As women age, the organs may continue to drop further into the vagina. Signs of pelvic organ prolapse include:

  • Bulge in the vagina where the organ is actually protruding out of the body.
  • Strong urge to urinate but when you try to go, you can’t without pushing the bulge back up, a condition called voiding dysfunction.
  • Urine leakage.
  • Difficulty moving the bowels because stool gets “stuck” in the rectal bulge.

“Women are embarrassed by this and actually feel less feminine,” Dr. LaSala said, adding that a partner might notice something different during intercourse as well.

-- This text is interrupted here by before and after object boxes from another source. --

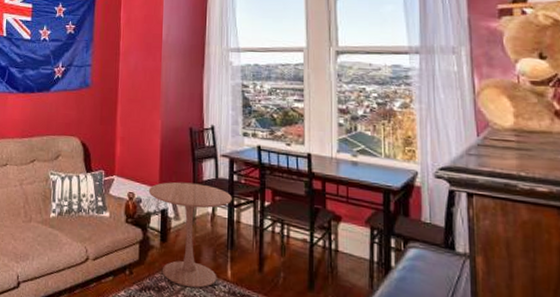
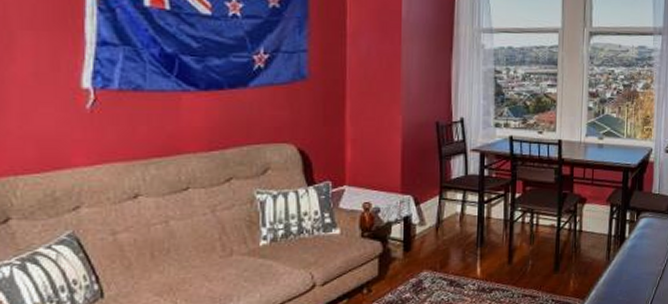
side table: present [148,181,232,288] -> none [388,183,482,294]

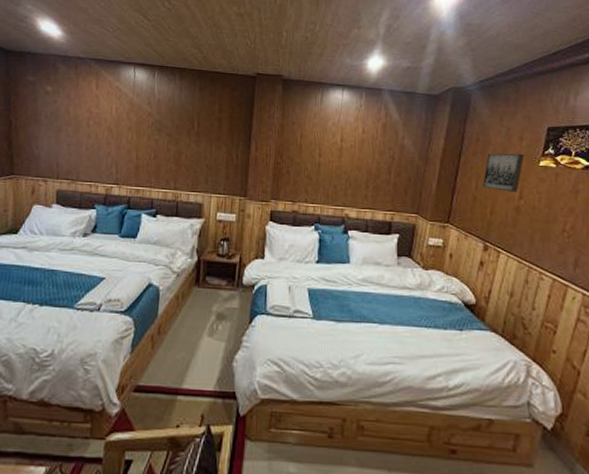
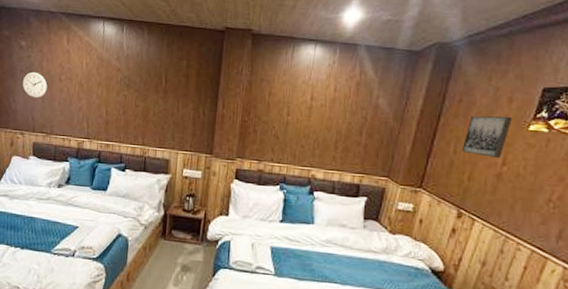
wall clock: none [46,117,74,144] -> present [22,71,47,99]

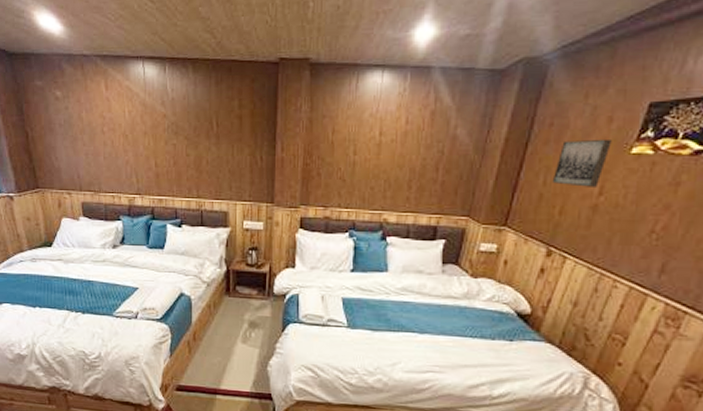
wall clock: present [22,71,47,99] -> none [62,124,90,154]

She offered several options for treating pelvic organ prolapse:

  • Inserting a pessary as a conservative, nonsurgical approach. A pessary is a flexible device inserted into the vagina to support the uterus, vagina, bladder or rectum. Most women are candidates for this option and Dr. LaSala said “it buys them some time but it will not reverse things.”
  • Surgery. A patient’s needs, expectations and lifestyle will dictate the surgical approach that can be taken for prolapse. One option is a vaginal bladder tuck, a one-day procedure to tighten the hammock under the bladder, although the prolapse may recur. Hysterectomy may be the answer if it is the uterus that is prolapsed. A third option is laparoscopic through an incision, using a mesh graft or the patient’s own tissue, to tighten the tissue in the pelvis.

The first step for women who feel they have prolapse is to speak with their primary care physician or gynecologist, Dr. LaSala said. They can then be referred to a urogynecologist, a specialist like her whose focus is the health of the female urinary tract.